Secondary iron overload is more common than hereditary hemochromatosis and arises from conditions such as transfusions, ineffective erythropoiesis, and chronic liver diseases. Iron absorption is regulated by hepcidin, which suppresses ferroportin when iron levels are high, reducing plasma iron entry. Diagnosing iron overload involves assessing transferrin saturation (TSAT >45%) and ferritin levels, though ferritin can be elevated due to inflammation or malignancy. Non-invasive imaging, particularly MRI, is preferred for measuring liver iron content, as it correlates well with biopsy results.
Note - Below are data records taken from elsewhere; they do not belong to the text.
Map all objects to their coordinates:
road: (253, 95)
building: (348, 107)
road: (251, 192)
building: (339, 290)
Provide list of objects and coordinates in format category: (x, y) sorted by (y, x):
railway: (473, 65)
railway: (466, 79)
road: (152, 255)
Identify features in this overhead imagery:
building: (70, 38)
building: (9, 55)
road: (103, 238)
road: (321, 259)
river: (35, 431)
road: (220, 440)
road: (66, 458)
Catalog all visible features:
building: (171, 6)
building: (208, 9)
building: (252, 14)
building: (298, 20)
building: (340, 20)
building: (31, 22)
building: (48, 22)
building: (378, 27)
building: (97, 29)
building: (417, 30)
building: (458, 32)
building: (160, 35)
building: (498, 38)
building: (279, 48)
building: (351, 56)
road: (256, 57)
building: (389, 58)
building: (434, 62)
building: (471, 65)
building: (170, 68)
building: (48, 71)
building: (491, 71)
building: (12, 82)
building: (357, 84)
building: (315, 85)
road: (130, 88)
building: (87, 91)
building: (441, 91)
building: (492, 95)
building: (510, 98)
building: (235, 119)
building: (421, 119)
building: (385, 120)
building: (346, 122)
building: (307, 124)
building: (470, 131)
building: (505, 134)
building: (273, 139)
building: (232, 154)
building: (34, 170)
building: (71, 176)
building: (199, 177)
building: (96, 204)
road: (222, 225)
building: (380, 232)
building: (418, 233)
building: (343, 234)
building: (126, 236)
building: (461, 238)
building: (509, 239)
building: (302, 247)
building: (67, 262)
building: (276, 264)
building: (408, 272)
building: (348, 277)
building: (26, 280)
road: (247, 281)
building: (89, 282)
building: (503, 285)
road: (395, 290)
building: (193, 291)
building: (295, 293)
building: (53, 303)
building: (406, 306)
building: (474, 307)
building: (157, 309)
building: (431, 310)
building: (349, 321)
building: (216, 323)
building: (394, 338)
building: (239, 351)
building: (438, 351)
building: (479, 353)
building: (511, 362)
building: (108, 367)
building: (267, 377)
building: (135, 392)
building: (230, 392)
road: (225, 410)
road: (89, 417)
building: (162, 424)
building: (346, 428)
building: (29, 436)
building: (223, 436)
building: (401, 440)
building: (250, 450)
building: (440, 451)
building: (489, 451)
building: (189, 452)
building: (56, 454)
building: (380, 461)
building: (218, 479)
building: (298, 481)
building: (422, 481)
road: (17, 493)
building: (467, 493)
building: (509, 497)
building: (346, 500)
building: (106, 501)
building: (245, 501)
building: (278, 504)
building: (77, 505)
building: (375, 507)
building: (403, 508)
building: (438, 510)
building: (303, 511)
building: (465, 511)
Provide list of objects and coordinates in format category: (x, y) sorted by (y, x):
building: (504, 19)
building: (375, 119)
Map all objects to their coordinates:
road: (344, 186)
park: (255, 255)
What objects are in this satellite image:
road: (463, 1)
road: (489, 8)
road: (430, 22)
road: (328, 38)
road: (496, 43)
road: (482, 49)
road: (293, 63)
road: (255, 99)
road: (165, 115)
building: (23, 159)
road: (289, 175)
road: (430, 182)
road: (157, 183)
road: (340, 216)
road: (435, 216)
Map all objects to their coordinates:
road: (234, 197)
Secondary iron overload is linked to various conditions, including iron-loading anemias (e.g., thalassemia, myelodysplastic syndromes, sickle cell disease) and chronic liver diseases (e.g., non-alcoholic fatty liver disease [NAFLD], alcoholic liver disease [ALD], viral hepatitis). Thalassemia is a leading cause due to frequent transfusions and suppressed hepcidin, with risks of fibrosis, cirrhosis, and hepatocellular carcinoma (HCC). NAFLD and ALD are also associated with iron overload, contributing to worse outcomes and advanced fibrosis. Hepatitis C virus (HCV) suppresses hepcidin, increasing iron absorption, while hepatitis B virus (HBV) with HDV co-infection correlates with advanced fibrosis.
Treatment depends on the cause: phlebotomy for hereditary hemochromatosis and post-transplant cases without anemia, and iron chelators for transfusion-dependent conditions like thalassemia. No proven therapies currently exist for NAFLD-, hepatitis-, or ALD-related iron overload.